Being the leading classification society DNV GL is now taking lead in this area by bringing together research and development efforts alongside realworld additive manufacturing practices to create new industry product certification guidelines.

This talk discusses about a detailed qualification procedure for accepting AM as an acceptable manufacturing process to be applied for materials and components in Ship/offshore Classification & O&G Verification services.


Occupational Safety In Additive Manufacturing - Todays Solutions and Future Challenges
Mr Georg Schlick (Fraunhofer IGCV, Germany); Carl, P (ifp Consulting, Germany); Anstätt, C (Fraunhofer IGCV, Germany); Seidel, C (Fraunhofer IGCV, Germany)

The discussion on occupational safety in additive manufacturing processes is ongoing. Questions concerning dust masks, working overalls, the containment of powder and structural measures arise and are typically not answered sufficiently. This leads to a high degree of uncertainty. Thus, very different approaches towards health and safety issues are put to practice.

Within the presented work occupational safety risks and their probability of occurrence have been analyzed. A systematic approach similar to FMEA-analysis has been used to assess the criticality of different risks along the process chain for the selective laser melting process. Measurements on dust exposure during several working steps as well as tests on the combustibility of powder materials have been executed. All these results are compared to the typically used personal protective equipment and the recent activities in standardization. Thus, also the actual progress within the corresponding standards is addressed within the talk.

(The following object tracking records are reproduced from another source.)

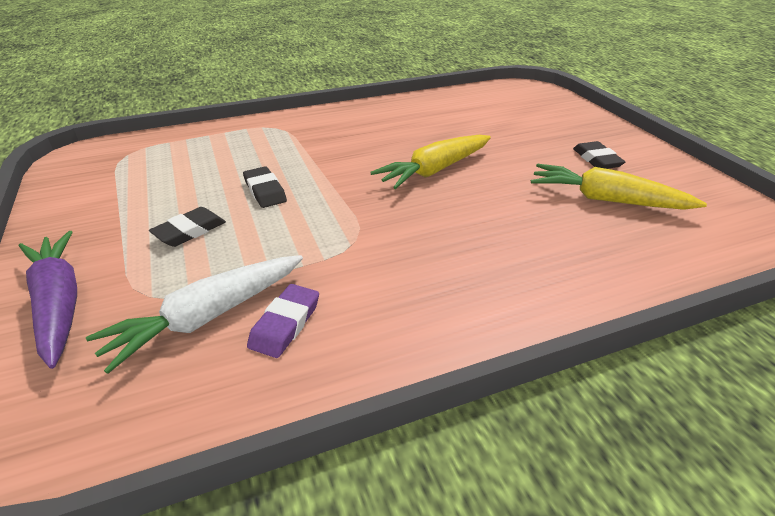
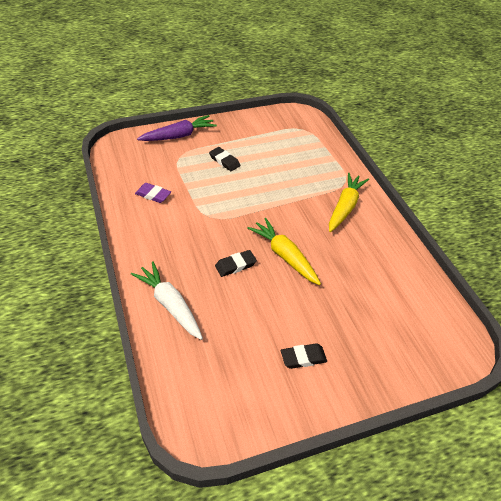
camera: 90 degrees right, 10 degrees up
(207, 317) = (162, 173): white carrot -> white carrot (170, 305)
(265, 191) = (261, 182): black eraser -> black eraser (235, 265)
(606, 200) = (241, 343): yellow carrot -> yellow carrot (345, 207)

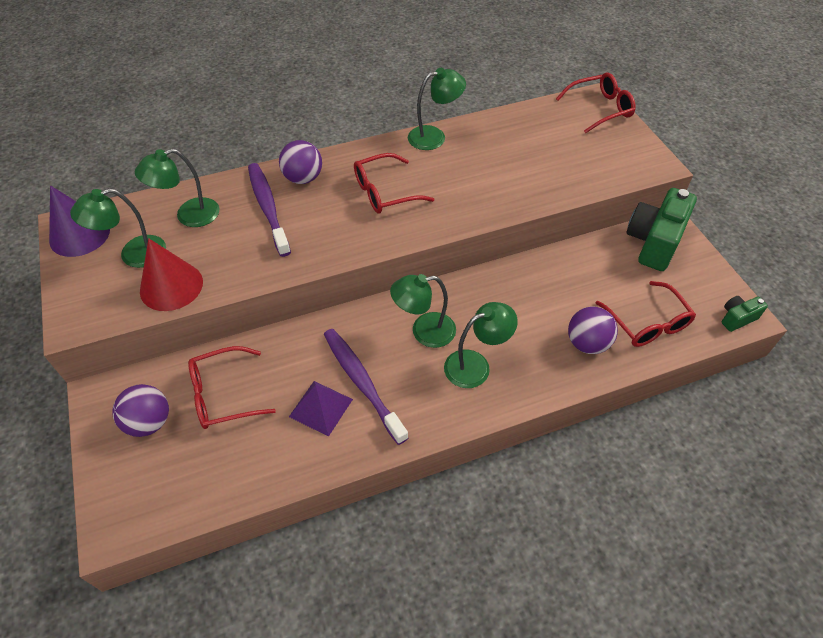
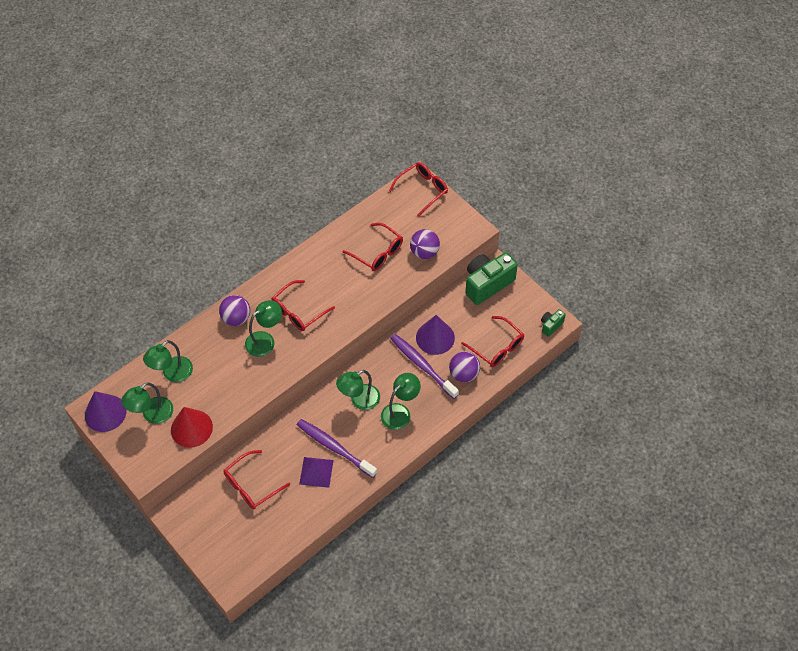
camera: 20 degrees left, 5 degrees up
(149, 422) = (214, 517): purple ball -> purple ball (424, 252)
(268, 208) = (224, 350): purple toothbrush -> purple toothbrush (422, 365)
(434, 136) = (313, 252): green lamp -> green lamp (265, 340)
(517, 157) = (377, 252): none -> red glasses
(560, 285) = (435, 337): none -> purple cone
(653, 242) = (487, 284): green camera -> green camera turned 45 degrees clockwise

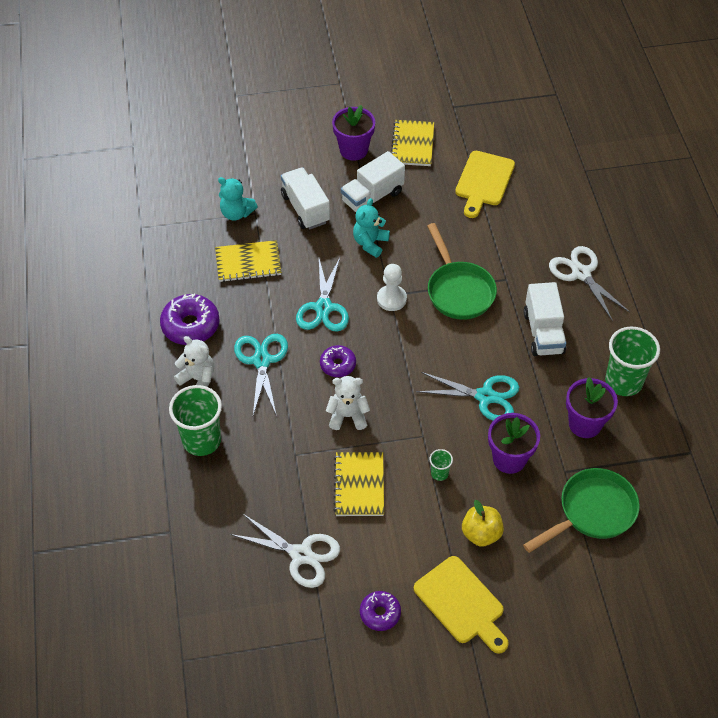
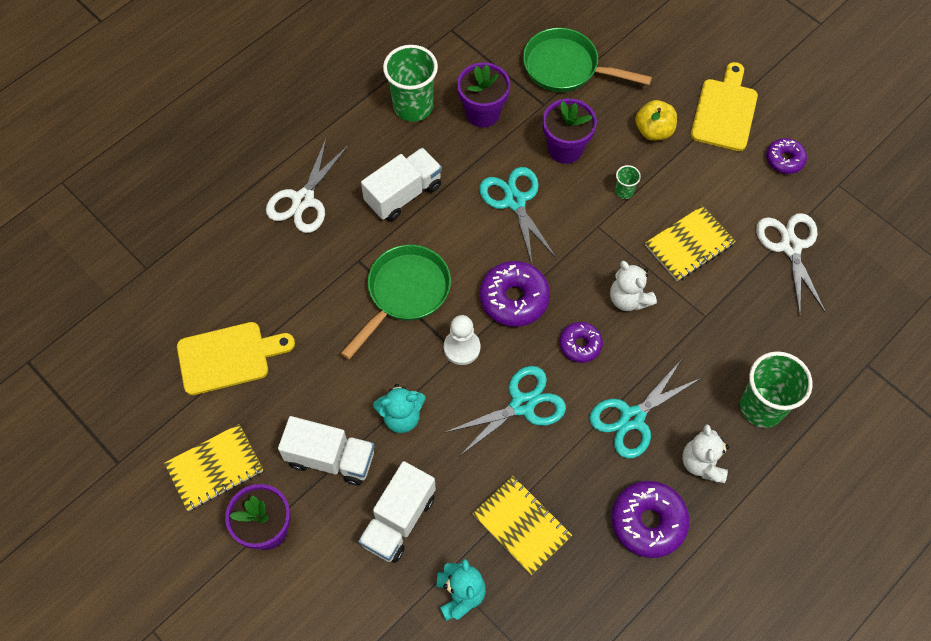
camera: 125 degrees left, 10 degrees up
(404, 348) = (514, 299): none -> purple donut

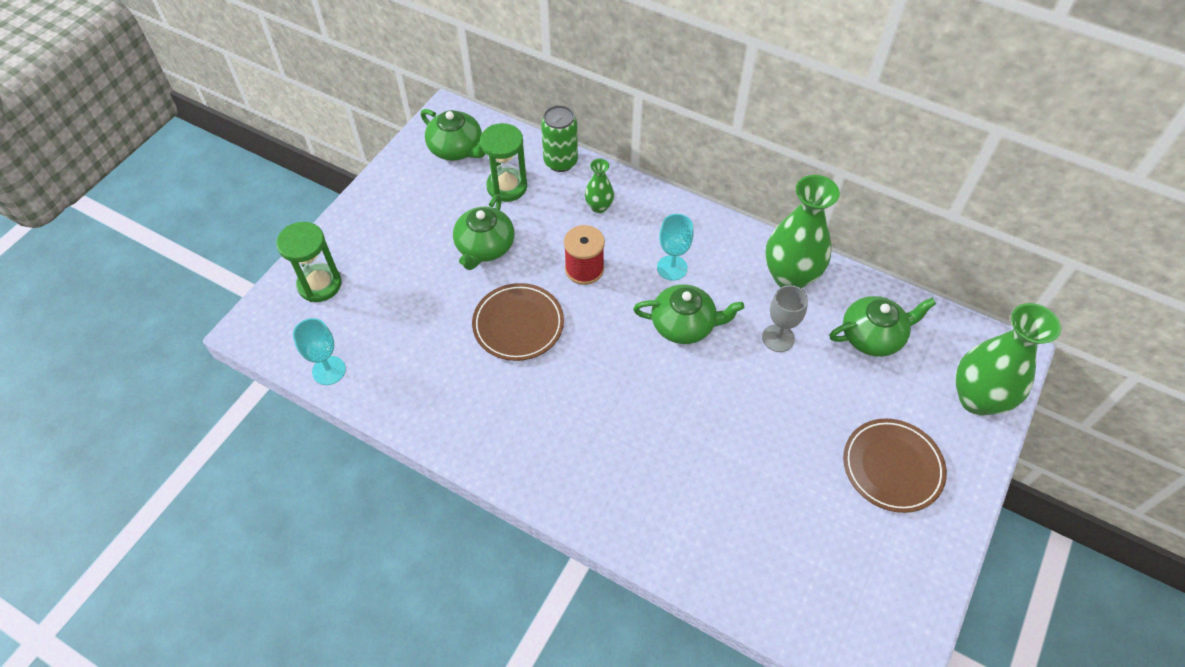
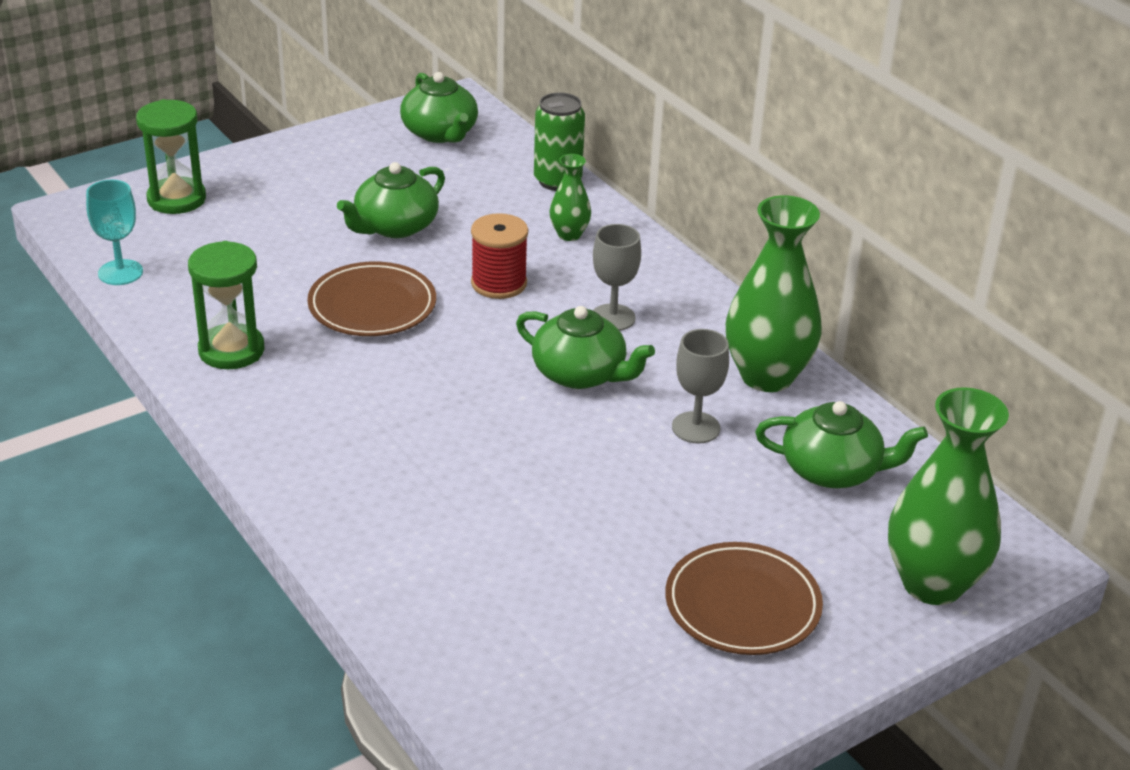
camera: 25 degrees right, 20 degrees down
(507, 187) = (470, 183): green hourglass -> green hourglass (231, 350)
(672, 268) = (613, 317): turquoise goblet -> grey goblet

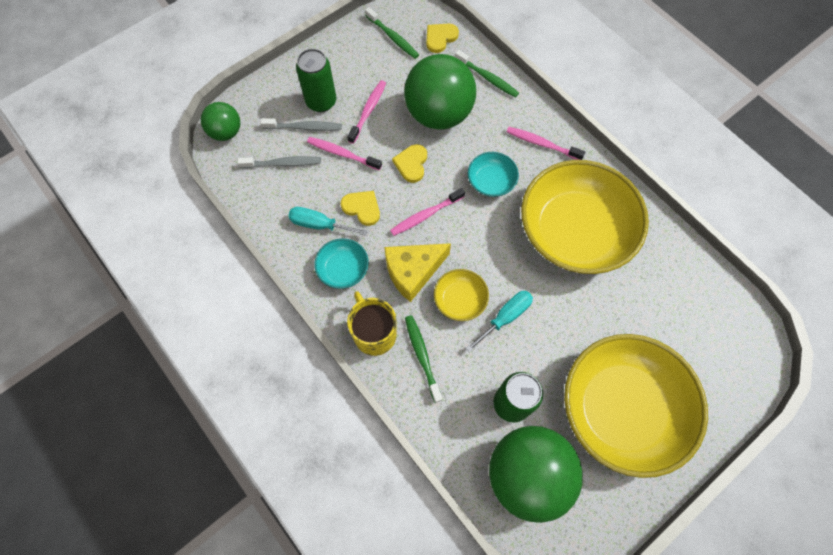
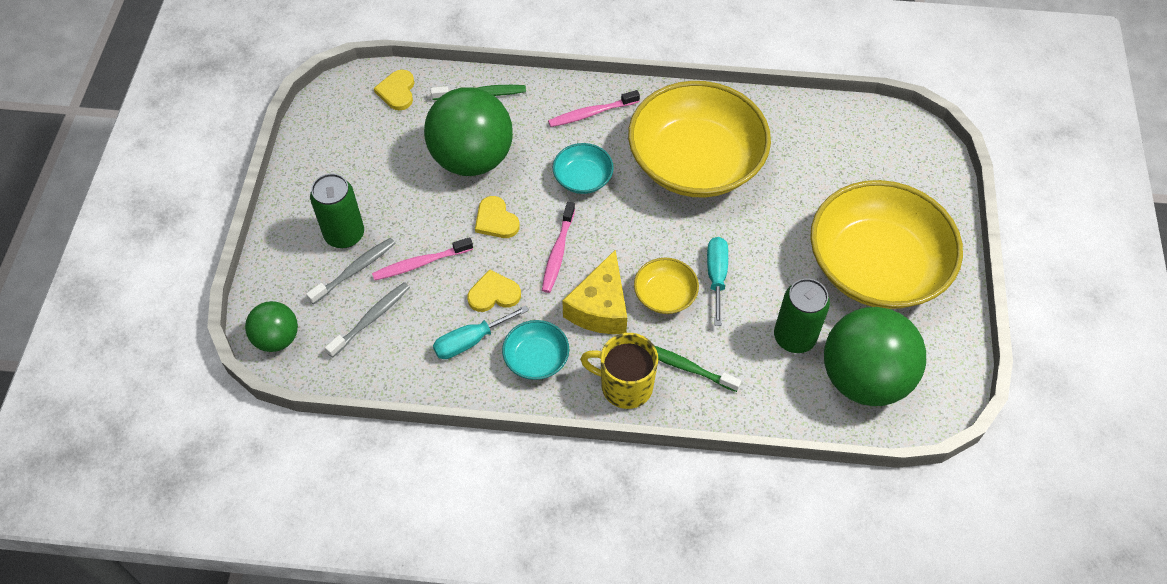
camera: 45 degrees left, 10 degrees down
(368, 111) = (401, 207): pink toothbrush -> none
(393, 37) = (350, 124): green toothbrush -> none

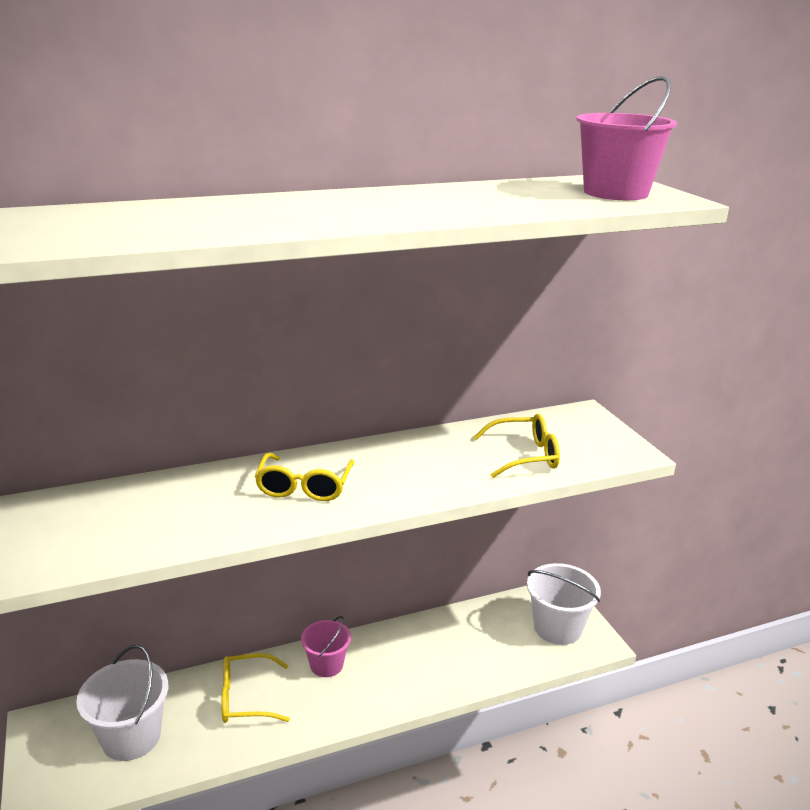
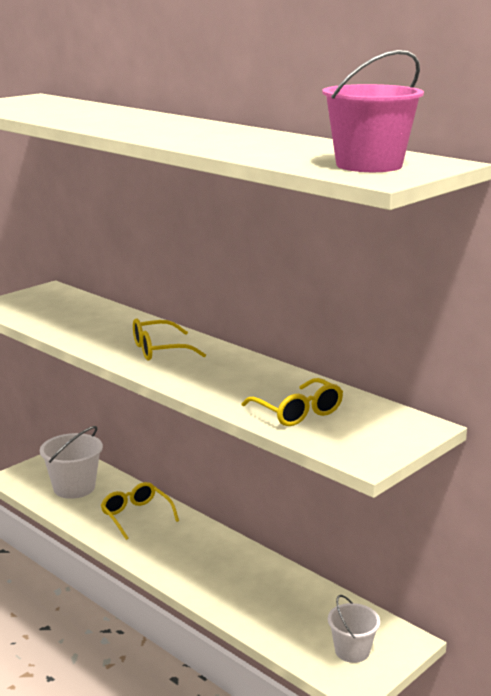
camera: 65 degrees right, 5 degrees down
(326, 664) = (195, 538): pink bucket -> none
(557, 627) = (352, 651): white bucket -> white bucket, size x0.65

Lessons Learnt Through the Development of an Application-specific Methodology for Metal Powder Characterization for Additive Manufacturing
Dr Martina Meisnar (European Space Agency, United Kingdom); Baker, S (European Space Agency, United Kingdom); Fowler, C (Science and Technology Facilities Council, United Kingdom); Pambaguian, L (European Space Agency, Netherlands); Ghidini, T (European Space Agency, Netherlands)

Additive manufacturing is gaining prominence in high-tech sectors such as aeronautics and space, which recognise the importance of having an in-depth knowledge of the material feedstock used to produce their parts. Recently, the European Space Agency has started to develop its own expertise on powder characterisation within its UK-based Advanced Manufacturing Laboratory, in close collaboration with the European Space Research and Technology Centre. In this paper, a detailed study on the testing methods for determining powder and particle properties will be presented as well as storage and recycling considerations. Currently recognized standard procedures for metal powder characterisation will be critically reviewed. The developed testing methodology will be illustrated on a variety of powder samples. This study is part of a broader initiative that aims to support the establishment of a healthy powder supply chain for additive manufacturing, ensuring reliable and consistent powder feedstock for the space sector.